More advanced identity thieves often make their websites and emails appear like a legitimate company and even copy the look and logo of existing companies. The hope is the victim will have already done business with the company, hence trusting whatever ‘company’ sends them information and following the prompts to input their information.

Consumers aren’t the only ones affected by phishing scams. Business owners can be targets too, especially if they do business online. Because such online scams exist, consumers are wary to make online purchases, fearing their information might be stolen and used. The Federal Trade Commission works to prevent and prosecute such crimes and wants consumers to be vigilant when working with their personal information online.

Not every website can be trusted, even though most credit card companies accept online applications. Before submitting any sort of online application, check the company’s reputation and make sure they’re a legitimate company. The Better Business Bureau rates companies based on their track record and allows consumers to make complaints. Even if you don’t find anything bad about a company, that doesn’t mean everything is fine. Do your research and find out for yourself.

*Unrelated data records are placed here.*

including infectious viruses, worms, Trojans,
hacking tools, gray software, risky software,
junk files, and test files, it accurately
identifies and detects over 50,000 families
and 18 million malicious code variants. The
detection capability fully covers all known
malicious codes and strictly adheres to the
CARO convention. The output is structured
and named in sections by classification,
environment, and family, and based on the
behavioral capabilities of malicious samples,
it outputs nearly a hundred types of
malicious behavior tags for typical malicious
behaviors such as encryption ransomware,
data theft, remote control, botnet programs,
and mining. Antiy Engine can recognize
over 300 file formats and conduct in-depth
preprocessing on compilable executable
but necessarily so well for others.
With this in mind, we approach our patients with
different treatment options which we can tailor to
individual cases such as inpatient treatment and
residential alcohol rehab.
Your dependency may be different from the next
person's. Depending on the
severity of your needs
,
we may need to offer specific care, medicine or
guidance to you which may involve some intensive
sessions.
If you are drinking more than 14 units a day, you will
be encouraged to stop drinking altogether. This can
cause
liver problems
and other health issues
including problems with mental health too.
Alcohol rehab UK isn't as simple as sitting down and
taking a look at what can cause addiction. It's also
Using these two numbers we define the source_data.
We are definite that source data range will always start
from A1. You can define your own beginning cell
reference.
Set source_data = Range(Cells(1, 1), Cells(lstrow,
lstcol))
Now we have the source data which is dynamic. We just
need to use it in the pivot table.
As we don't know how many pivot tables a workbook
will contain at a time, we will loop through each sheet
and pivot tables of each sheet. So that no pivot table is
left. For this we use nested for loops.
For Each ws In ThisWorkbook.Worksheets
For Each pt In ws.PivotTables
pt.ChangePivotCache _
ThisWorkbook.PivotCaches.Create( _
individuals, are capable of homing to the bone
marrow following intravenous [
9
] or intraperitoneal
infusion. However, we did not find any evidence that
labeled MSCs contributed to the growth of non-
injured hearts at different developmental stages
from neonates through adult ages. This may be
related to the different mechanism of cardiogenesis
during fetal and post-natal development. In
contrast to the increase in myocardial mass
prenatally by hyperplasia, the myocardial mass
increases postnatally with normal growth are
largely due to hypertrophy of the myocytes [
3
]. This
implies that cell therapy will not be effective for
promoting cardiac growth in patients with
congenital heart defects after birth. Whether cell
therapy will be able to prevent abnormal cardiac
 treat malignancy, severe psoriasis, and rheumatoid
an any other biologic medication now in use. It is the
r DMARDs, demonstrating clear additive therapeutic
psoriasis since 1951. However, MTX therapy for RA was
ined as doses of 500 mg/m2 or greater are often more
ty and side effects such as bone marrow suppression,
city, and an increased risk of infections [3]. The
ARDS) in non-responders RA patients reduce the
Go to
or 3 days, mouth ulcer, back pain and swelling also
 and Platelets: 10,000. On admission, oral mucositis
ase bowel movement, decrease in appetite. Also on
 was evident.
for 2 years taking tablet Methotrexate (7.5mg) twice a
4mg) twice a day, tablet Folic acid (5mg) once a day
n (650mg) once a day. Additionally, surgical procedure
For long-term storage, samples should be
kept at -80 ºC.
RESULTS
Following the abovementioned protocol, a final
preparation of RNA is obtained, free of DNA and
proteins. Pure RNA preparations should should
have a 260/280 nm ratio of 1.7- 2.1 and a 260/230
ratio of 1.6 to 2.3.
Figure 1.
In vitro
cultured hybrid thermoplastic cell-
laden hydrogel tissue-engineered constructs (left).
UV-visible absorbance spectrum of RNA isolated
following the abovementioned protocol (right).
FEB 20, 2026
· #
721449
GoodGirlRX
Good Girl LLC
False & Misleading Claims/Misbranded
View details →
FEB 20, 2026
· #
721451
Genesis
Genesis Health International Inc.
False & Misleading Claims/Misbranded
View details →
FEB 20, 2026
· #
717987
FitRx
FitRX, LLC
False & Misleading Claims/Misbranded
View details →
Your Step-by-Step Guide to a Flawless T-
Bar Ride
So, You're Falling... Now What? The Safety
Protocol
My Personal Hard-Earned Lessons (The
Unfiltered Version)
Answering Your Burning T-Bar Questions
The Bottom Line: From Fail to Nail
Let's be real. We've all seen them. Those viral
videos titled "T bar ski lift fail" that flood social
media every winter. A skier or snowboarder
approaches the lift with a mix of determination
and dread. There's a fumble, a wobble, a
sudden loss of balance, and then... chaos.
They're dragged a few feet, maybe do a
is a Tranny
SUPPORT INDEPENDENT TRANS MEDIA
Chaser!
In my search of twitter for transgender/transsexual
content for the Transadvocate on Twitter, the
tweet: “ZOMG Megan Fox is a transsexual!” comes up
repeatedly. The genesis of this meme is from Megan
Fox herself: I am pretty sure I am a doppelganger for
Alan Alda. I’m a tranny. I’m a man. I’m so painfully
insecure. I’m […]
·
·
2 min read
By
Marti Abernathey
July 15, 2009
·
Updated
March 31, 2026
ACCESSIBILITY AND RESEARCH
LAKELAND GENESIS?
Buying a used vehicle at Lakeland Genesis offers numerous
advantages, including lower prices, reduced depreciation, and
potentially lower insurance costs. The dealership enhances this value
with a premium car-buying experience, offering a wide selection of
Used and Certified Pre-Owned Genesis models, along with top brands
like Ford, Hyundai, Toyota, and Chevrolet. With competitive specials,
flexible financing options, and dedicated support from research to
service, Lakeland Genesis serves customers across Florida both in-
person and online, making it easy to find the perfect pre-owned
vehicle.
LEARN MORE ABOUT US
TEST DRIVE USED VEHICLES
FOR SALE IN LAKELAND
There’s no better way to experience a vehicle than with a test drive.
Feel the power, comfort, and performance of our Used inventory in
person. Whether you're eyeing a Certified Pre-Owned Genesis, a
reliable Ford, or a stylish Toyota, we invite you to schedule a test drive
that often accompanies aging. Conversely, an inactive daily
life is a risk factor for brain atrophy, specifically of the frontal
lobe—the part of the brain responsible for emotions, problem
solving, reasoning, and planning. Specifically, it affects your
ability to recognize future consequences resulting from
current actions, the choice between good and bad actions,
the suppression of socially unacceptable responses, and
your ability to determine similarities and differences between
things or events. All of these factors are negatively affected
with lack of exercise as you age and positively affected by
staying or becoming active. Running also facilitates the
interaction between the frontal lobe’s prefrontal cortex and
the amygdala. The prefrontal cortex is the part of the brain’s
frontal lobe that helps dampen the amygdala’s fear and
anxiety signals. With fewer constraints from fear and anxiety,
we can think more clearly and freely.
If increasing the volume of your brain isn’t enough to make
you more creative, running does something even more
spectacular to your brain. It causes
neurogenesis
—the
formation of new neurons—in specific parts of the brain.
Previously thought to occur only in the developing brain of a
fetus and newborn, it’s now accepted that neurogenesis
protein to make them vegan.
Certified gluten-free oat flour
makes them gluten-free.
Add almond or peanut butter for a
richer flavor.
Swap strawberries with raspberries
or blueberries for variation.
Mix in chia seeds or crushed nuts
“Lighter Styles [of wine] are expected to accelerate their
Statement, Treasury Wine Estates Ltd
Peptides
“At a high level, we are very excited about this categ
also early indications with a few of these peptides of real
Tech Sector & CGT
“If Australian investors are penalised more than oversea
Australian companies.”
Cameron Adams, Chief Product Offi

A site using a secure server is also an important tip. A safe site stands out from fraudulent ones if you know what to look for. First, the URL of the site’s address should begin with https:// which is standard for all secure sites. There might also be a pad lock icon at the bottom right hand side of your browser window. When the tiny icon is in the ‘lock’ position, this indicates you’re on a secure site.

I will teach you all about Business Credit including how to get millions in your credit line, now that sounds great right? Come over and read for yourself!